Putin -- who was not invited to the Switzerland meeting -- had on Friday slammed the conference and demanded that Kyiv effectively surrender before any actual peace negotiations.
Meloni sent her foreign minister, Antonio Tajani, to the talks on Saturday and is due to attend herself on Sunday.
At the G7 summit on Thursday and Friday in Puglia, the leaders of the United States, France, Germany, Britain, Japan, Canada, and Italy agreed on a new $50 billion loan for Ukraine, as proof of their long-term support.
Meloni said Saturday that the United States, Canada, Britain and "probably" Japan will contribute to the loan, but not European Union countries.

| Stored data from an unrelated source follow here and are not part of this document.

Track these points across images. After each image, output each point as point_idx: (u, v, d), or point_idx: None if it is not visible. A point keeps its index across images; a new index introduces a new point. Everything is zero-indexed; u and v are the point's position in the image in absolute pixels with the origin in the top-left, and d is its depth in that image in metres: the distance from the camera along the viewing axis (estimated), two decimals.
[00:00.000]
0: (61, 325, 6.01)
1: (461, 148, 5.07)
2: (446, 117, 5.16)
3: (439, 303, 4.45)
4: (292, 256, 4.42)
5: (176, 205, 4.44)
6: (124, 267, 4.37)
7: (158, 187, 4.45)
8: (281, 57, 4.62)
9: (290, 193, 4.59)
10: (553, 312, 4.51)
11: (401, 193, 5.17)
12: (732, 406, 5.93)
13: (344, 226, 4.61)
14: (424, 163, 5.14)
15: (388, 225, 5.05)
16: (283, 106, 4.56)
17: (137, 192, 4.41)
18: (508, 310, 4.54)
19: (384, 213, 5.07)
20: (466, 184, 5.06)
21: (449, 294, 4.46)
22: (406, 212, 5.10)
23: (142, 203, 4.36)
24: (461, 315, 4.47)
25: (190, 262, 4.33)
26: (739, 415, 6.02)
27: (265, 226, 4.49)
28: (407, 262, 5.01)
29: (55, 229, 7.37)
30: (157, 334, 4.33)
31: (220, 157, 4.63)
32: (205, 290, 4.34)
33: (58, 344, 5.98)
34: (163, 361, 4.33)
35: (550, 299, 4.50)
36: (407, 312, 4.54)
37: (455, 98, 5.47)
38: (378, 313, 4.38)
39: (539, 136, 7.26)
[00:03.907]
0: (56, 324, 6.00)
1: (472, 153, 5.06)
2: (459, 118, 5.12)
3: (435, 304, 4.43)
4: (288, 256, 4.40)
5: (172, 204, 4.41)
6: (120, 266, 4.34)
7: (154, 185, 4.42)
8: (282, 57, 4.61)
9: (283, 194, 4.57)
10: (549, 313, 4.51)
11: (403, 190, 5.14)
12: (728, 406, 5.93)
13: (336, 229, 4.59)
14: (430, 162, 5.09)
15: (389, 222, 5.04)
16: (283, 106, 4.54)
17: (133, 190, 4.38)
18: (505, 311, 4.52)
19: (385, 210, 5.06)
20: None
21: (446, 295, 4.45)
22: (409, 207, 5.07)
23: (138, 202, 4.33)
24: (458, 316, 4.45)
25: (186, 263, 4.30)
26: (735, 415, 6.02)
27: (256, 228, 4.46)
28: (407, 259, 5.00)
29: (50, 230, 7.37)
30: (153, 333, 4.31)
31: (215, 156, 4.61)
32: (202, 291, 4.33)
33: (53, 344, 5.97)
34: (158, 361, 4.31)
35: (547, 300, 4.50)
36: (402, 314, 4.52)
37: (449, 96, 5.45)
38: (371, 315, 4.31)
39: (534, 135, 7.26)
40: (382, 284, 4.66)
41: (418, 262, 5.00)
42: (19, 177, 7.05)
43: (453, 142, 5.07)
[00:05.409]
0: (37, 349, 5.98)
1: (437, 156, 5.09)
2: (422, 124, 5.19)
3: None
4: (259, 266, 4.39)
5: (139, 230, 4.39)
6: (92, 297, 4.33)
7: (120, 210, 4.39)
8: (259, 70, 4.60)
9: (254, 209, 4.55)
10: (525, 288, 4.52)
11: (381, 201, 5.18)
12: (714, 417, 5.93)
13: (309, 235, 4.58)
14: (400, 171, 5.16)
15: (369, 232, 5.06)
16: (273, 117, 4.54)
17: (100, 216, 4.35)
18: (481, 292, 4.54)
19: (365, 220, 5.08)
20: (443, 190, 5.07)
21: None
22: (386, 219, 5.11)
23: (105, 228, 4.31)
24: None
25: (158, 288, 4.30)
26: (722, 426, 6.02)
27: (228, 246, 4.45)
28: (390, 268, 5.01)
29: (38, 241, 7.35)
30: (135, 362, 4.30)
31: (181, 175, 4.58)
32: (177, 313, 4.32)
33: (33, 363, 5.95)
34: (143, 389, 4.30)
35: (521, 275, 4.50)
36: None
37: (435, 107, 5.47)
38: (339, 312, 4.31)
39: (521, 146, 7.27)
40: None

The loan would be backed by the profits on the interest of an estimated 300 billion euros' worth of Russian central bank assets frozen by Western countries following the February 2022 invasion.
G7 leaders said they hoped to provide at least some of the loan to Ukraine this year, to help with defence, Kyiv's budget and reconstruction.
But crucial details still need to be hammered out, including who would provide the money and how they would share the risk if the loan is not repaid.
The United States has said it is willing to put up the entire $50 billion but does not expect to do so, saying it would be a "loan syndicate" and the G7 leaders would "share the risk".
"European nations are currently not involved in this loan... Europe is already contributing by identifying the guarantee mechanism for the repayment of this loan," Meloni said.